We report novel luminescent materials based on group III-V compound semiconductor nanowires. Semiconductor nanowires are essentially one-dimensional rods with length of several microns and diameter below 100 nm. Hence, nanowires exhibit interesting quantum confinement and carrier transport properties. Nanowires are grown using metal seed particles by the vapor-liquid-solid (VLS) process in a molecular beam epitaxy or metalorganic chemical vapor deposition system. By varying the material deposition during growth, axial or radial nanowire heterostructures and p-n junctions may be formed for various device applications including light emitting diodes, lasers, and photodetectors.

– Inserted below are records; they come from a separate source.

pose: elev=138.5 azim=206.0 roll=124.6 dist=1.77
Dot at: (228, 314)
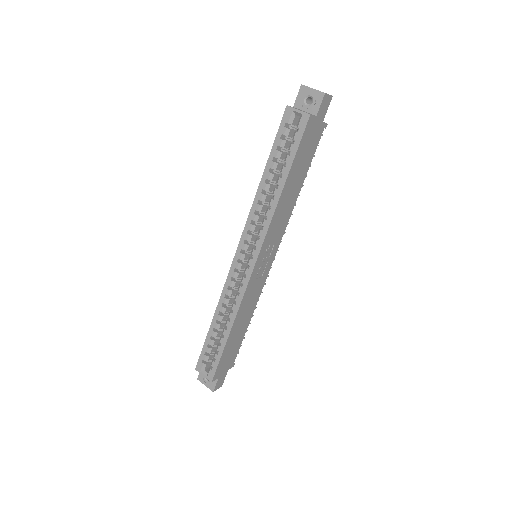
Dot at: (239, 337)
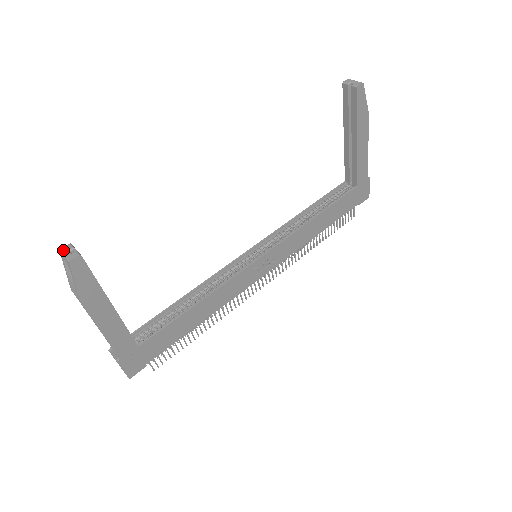
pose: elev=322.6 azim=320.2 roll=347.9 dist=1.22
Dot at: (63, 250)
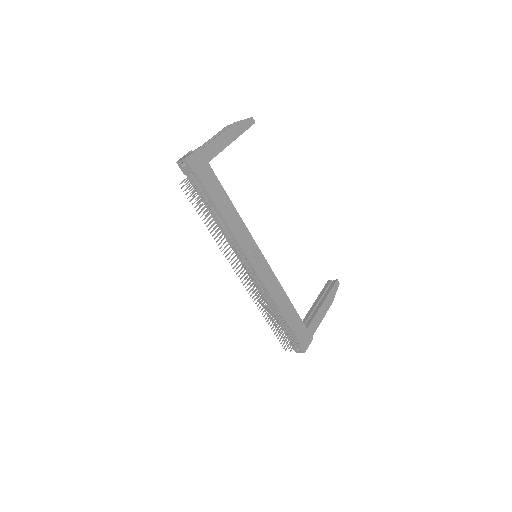
Dot at: occluded
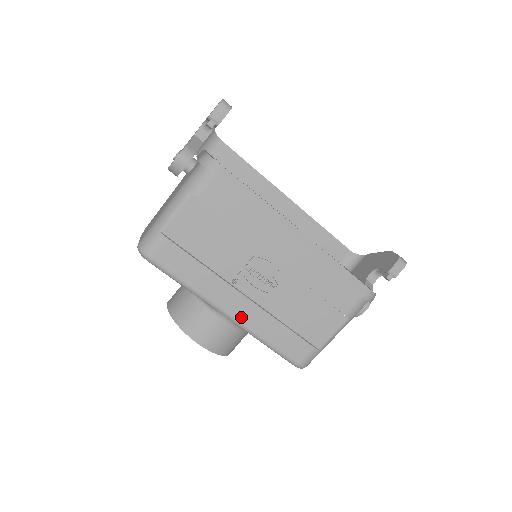
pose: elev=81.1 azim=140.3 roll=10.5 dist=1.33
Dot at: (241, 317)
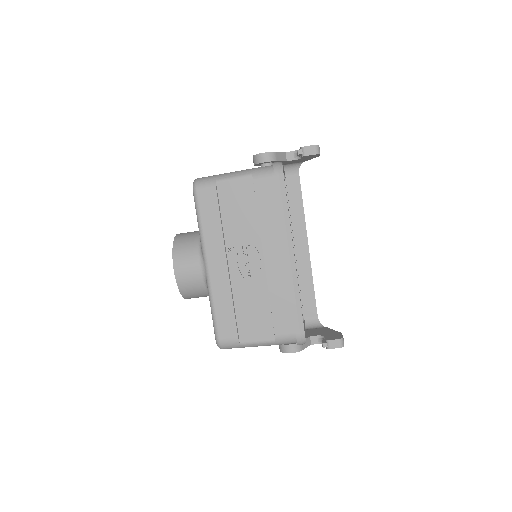
Dot at: (213, 275)
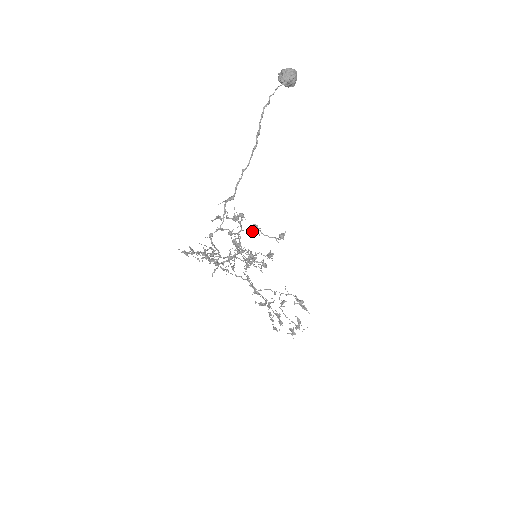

Due to the large surface area to volume ratio of a nanowire, lattice mismatch strain may be accommodated by elastic distortion of the nanowire without detrimental misfit dislocations, which gives a much greater ability to perform bandgap engineering in nanowires as compared to thin films. Hence, unique heterostructures are possible in nanowires that would be impossible in thin films, opening up new device applications and possibilities in condensed matter physics.
We will report our recent work on the photoluminescence properties of InAsP/InP nanowires. InP nanowires were grown on <111> Si substrates by the Au-assisted vapor-liquid-solid process in a gas source molecular beam epitaxy system. InAsyP1-y segments were grown in the middle of the InP nanowires, creating a multiple quantum dot structure or superlattice. The quantum dot dimensions and composition were determined by scanning electron microscopy (SEM), transmission electron microscopy (TEM), and energy dispersive x-ray spectroscopy (EDX). Photoluminescence (PL) from the quantum dot structure could be tuned by the InAsyP1-y composition (y), or by the size of the quantum dot via the quantum confinement effect. Cathodoluminescence (CL) measurements confirmed localized emission from the quantum dots. To reduce detrimental surface states, the nanowires were passivated with an AlInP shell, which resulted in strong PL emission.
The growth mechanism of the quantum dots were inferred from the InAsP and InP segment lengths as a function of nanowire diameter. Short InAsP segment lengths were found to grow by depletion of In from the Au particle as well as by direct impingement, while longer segments of InAsP and InP grew by diffusive transport of adatoms from the nanowire sidewalls. The present study offers a manner to engineer the lengths of InAsP quantum dots embedded in InP barriers to better control the PL or CL emission. A novel group III and V gas switching sequence is presented to improve compositional control of the QD.